Double Stable Isotope Label (dSIL) Approach
The dSIL approach is used to quantify the therapeutic mAb trastuzumab in a complex serum matrix. This approach utilizes two unique surrogate tryptic peptides for evaluating the overall proteolytic digestion efficiency and accurate quantification of the target analyte peptide. Enzymatic digestion of a complex mAb produces several peptides, and thus a wide range of enzymes, including LysC, trypsin, GluC and pepsin, are used in proteomics studies. Trypsin is a preferred protease and it cleaves with high specificity targeting the C-terminal of basic amino acid residues (lysine and arginine) and the resulting tryptic peptide fragments achieve multiple charge states during ESI process and are amenable for MS/MS fragmentation and subsequent identification. A surrogate labeled peptide (SIL-IS) possesses intrinsic physical and chemical properties, identical separation efficiency on the chromatographic scale, correcting for variability and delivers enhanced quantitative precision in mass spectrometry analysis. This approach is widely used for the quantification of protein biotherapeutics, including mAbs and the unique selectivity of QqQ-MS differentiates the labeled isotopes of the same element of endogenous and surrogate labeled peptide. It mitigates the risks associated with background signal interference caused by complex biological matrices. The surrogate peptide approach mitigates the challenges involved in developing specific antibodies and is becoming a method choice of the quantification of large molecules.

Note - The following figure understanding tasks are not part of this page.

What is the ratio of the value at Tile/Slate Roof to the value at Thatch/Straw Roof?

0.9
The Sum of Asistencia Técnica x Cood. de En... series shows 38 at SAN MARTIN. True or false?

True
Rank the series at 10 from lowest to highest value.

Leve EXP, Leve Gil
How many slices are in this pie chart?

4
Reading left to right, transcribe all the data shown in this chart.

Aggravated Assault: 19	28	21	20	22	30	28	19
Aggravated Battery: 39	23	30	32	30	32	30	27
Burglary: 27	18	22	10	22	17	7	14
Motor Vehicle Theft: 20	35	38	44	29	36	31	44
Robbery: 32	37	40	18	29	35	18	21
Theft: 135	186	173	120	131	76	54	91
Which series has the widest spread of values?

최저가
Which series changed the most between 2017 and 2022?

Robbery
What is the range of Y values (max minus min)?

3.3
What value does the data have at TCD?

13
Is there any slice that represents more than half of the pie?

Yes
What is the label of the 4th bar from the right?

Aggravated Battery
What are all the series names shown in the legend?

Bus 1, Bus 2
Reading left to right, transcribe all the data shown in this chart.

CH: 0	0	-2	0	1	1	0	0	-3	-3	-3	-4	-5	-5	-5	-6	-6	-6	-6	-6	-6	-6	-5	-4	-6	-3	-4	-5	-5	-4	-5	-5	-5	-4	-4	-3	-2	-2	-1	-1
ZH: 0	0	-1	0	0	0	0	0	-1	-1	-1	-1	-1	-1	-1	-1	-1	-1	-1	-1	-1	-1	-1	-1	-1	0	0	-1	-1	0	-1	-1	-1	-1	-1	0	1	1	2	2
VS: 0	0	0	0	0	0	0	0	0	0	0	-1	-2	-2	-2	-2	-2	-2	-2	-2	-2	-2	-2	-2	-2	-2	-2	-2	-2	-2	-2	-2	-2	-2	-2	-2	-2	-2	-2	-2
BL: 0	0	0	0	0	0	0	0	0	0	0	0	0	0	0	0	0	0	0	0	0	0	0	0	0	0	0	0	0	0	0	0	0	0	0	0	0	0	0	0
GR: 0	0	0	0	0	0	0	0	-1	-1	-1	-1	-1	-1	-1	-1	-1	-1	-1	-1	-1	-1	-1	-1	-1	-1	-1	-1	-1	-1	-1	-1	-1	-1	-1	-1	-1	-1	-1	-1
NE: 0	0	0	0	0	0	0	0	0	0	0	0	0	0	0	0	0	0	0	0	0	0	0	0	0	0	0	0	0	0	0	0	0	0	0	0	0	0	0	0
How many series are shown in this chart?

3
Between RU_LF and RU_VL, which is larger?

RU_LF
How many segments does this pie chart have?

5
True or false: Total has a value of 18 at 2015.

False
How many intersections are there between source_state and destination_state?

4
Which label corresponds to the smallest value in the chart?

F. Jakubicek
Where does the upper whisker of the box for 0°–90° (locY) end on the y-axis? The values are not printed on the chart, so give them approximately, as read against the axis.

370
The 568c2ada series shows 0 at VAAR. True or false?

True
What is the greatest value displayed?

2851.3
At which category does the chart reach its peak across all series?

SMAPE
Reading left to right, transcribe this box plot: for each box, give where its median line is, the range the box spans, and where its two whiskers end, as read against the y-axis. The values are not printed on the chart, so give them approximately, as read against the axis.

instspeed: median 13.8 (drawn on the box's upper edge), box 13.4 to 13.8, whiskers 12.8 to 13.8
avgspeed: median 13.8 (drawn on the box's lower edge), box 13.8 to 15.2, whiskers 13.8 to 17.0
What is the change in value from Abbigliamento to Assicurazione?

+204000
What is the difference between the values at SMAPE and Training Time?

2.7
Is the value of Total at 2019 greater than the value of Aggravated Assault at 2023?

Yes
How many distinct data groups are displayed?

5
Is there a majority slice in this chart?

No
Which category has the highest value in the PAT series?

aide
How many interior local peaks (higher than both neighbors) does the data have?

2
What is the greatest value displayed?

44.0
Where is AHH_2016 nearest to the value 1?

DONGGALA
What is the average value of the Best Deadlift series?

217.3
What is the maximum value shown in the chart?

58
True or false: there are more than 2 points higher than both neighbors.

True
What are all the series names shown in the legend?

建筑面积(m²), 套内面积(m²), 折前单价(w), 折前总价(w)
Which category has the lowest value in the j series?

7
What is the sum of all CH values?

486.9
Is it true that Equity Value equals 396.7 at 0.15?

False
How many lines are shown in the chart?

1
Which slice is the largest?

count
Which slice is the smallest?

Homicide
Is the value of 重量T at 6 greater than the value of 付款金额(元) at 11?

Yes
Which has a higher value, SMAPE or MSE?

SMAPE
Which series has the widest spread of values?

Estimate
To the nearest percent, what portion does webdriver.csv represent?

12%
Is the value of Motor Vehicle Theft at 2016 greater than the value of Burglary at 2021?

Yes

Surrogate peptide-based quantitative proteomics assessment of trastuzumab (Herclon®, Roche) is performed by selecting specific signature peptides (FTISADTSK, IYPTNGYTR) from the CDR. Employing a uniformly heavy isotope-labeled common whole-mAb internal standard and a common immunocapture methodology for a therapeutic mAb was developed for a preclinical study .
This mini-review highlights the strength of the dSIL approach for the quantitative evaluation of mAb biologics in a human biological matrix. An LC-MS/MS-based targeted proteomics approach was applied for method development and method validation for evaluations of the PK of trastuzumab in human serum. We successfully developed a dSIL method for the precise and accurate quantification of trastuzumab ranging from 5 μg/ mL to 500 μg/mL. Validation experiments, including precision and accuracy batches, cross-contamination, autosampler carryover, and selectivity were performed as per regulatory guidelines. Validation experiments met the regulatory acceptance criteria, indicating the validation acceptability of the established method. The developed dSIL approach is potentially valuable for the evaluation of the PK of trastuzumab in clinical human serum samples. We are currently extending the method for the evaluation of a clinical study required for regulatory submission.